My daughter-in-law has a 2008 Rogue and the ceiling light will not stay in the ceiling headliner. Have not looked at it closely yet to see what the issue is. Has anyone else had this problem? Nissan Service they do not repair these since there was an aftermarket sunroof installed. There must be some broken clips or plastic holder that is broken. Think?

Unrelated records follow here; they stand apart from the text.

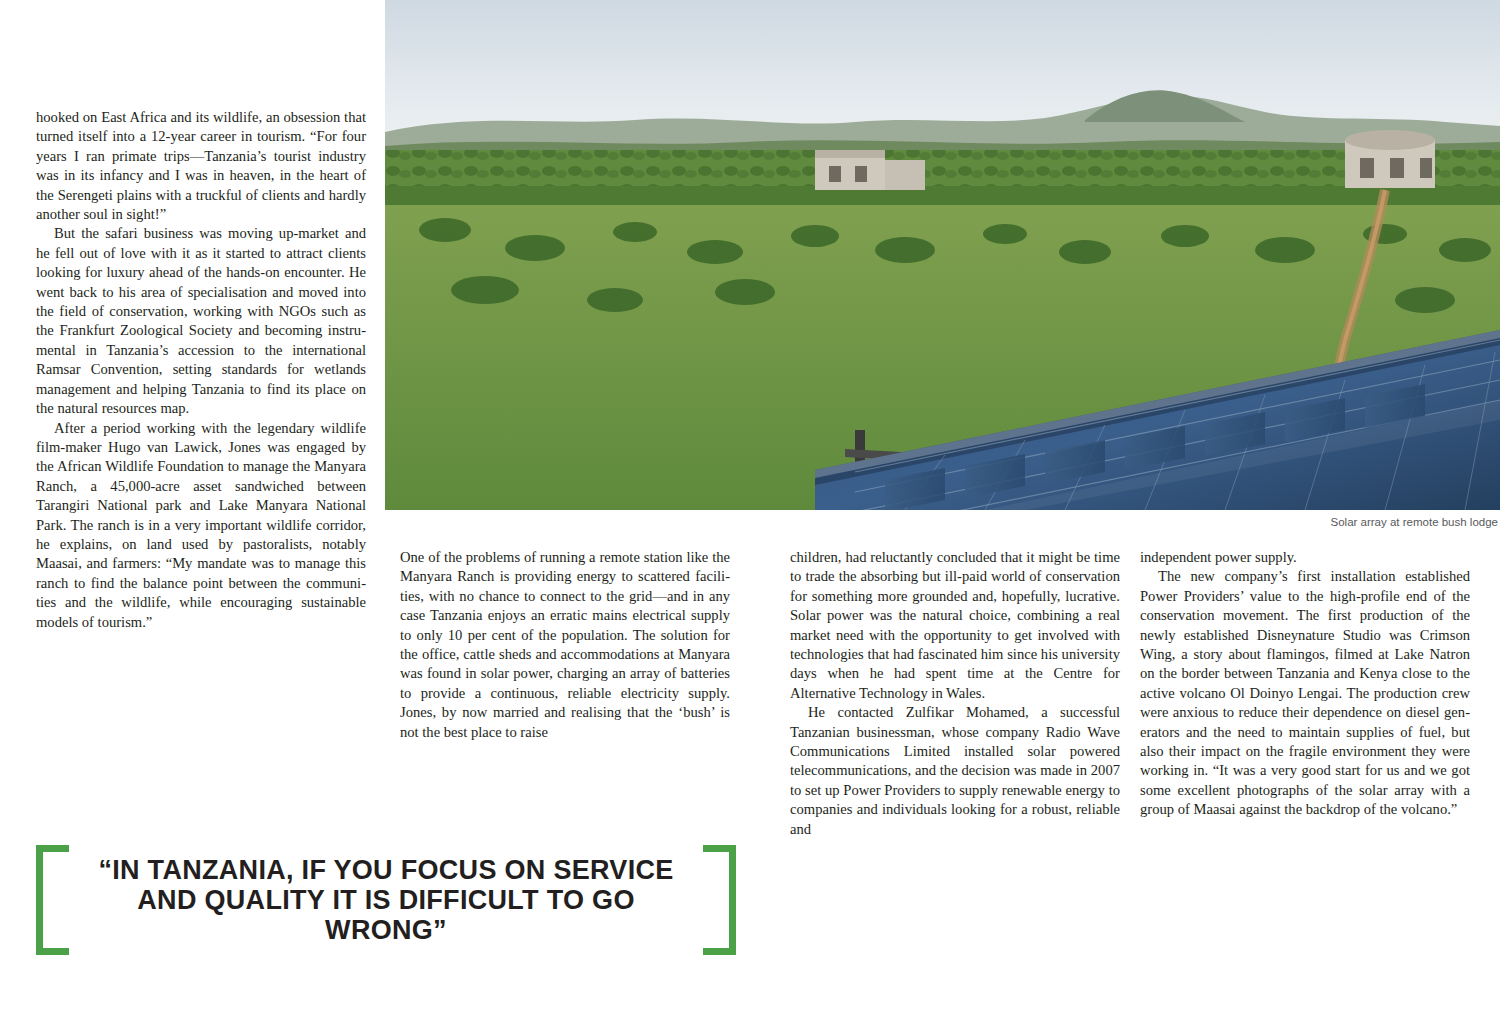Power Providers Company Limited
Solar array at remote bush lodge
hooked on East Africa and its wildlife, an obsession that turned itself into a 12-year career in tourism. “For four years I ran primate trips—Tanzania’s tourist industry was in its infancy and I was in heaven, in the heart of the Serengeti plains with a truckful of clients and hardly another soul in sight!”
But the safari business was moving up-market and he fell out of love with it as it started to attract clients looking for luxury ahead of the hands-on encounter. He went back to his area of specialisation and moved into the field of conservation, working with NGOs such as the Frankfurt Zoological Society and becoming instrumental in Tanzania’s accession to the international Ramsar Convention, setting standards for wetlands management and helping Tanzania to find its place on the natural resources map.
After a period working with the legendary wildlife film-maker Hugo van Lawick, Jones was engaged by the African Wildlife Foundation to manage the Manyara Ranch, a 45,000-acre asset sandwiched between Tarangiri National park and Lake Manyara National Park. The ranch is in a very important wildlife corridor, he explains, on land used by pastoralists, notably Maasai, and farmers: “My mandate was to manage this ranch to find the balance point between the communities and the wildlife, while encouraging sustainable models of tourism.”
One of the problems of running a remote station like the Manyara Ranch is providing energy to scattered facilities, with no chance to connect to the grid—and in any case Tanzania enjoys an erratic mains electrical supply to only 10 per cent of the population. The solution for the office, cattle sheds and accommodations at Manyara was found in solar power, charging an array of batteries to provide a continuous, reliable electricity supply. Jones, by now married and realising that the ‘bush’ is not the best place to raise
children, had reluctantly concluded that it might be time to trade the absorbing but ill-paid world of conservation for something more grounded and, hopefully, lucrative. Solar power was the natural choice, combining a real market need with the opportunity to get involved with technologies that had fascinated him since his university days when he had spent time at the Centre for Alternative Technology in Wales.
He contacted Zulfikar Mohamed, a successful Tanzanian businessman, whose company Radio Wave Communications Limited installed solar powered telecommunications, and the decision was made in 2007 to set up Power Providers to supply renewable energy to companies and individuals looking for a robust, reliable and
independent power supply.
The new company’s first installation established Power Providers’ value to the high-profile end of the conservation movement. The first production of the newly established Disneynature Studio was Crimson Wing, a story about flamingos, filmed at Lake Natron on the border between Tanzania and Kenya close to the active volcano Ol Doinyo Lengai. The production crew were anxious to reduce their dependence on diesel generators and the need to maintain supplies of fuel, but also their impact on the fragile environment they were working in. “It was a very good start for us and we got some excellent photographs of the solar array with a group of Maasai against the backdrop of the volcano.”
“In Tanzania, if you focus on service and quality it is difficult to go wrong”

Please advise. I have two more weeks to fix or at least get estimate for repair. But where would I go?

Thanks.


----------



## quadraria10 (Jul 6, 2010)

Was it broken when the aftermarket sunroof was installed? My guess is its basically a plastic piece with tabs which have broken. Can you not order a replacement from the dealer? Its not a warranty claim afterall, you just want a replacement part. There may be a screw that holds it that has come loose. The best thing would be to find a copy of the Nissan service manual and then look it up to see how to dismantle and then reassemble.
Mind you I have looked at Rogue forums in the past and never see anybody actually referring to it or posting pages from it, but I assume it exists. When I bought my X trail, I got one and it transforms the ownership experience by allowing you to take a more hands on approach to your car. 
Anyhow, why the two week time frame? as to where to go, I would think pretty much anywhere, including body shops, but they will probably have to get the part from a Nissan dealer. You can probably get the light assembly from a scrap yard as well.


----------



## quadraria10 (Jul 6, 2010)

http://www.********.com/archives/nissan-rogue-factory-service-manuals.html

Go to ******** website and you can find the service manual available for free.


----------



## quadraria10 (Jul 6, 2010)

N I C O C L U B without the spacing between letters is what is being xxxxed out in the link provided. Otherwise just do a Google search for 2008 Nissan Rogue Service manual and the link will come up.


----------



## quadraria10 (Jul 6, 2010)

Sunday morn, enjoying coffee, so I looked. The section you want is the Int.pdf and page 24 has the diagram you want and then page 26 for dissassembly. If you cant fix yourself, just print out the pages and bring them to your mechanic. Hope that helps.
As an aside, usually there is a general index section but I could not find it. Its kind of cool that there is even a section with the Nissan Technical Service Bulletin. Anyway, its a good resource for you.


----------



## Coach300 (Dec 13, 2015)

Thanks, Quadraria10, for your replies. Should help a bunch. I will review what you have provided right now. No, the light was fine after the sunroof was put in. This has happened since then. The car resides in North Carolina now where I am visiting until the end of the month. So I was commissioned to get my daughter-in-law estimates for repair/replacement. Her hot glue gun was not successful. I go back to Plano, TX near Dallas after Xmas. There has to be something that can fix it if not a new light assembly from Nissan. Although, I tried repairing the the sun roof opener last year when I was here. It had the same problem. So maybe the issues are, in fact, related to the aftermarket service in Dallas.

Thanks, again.


----------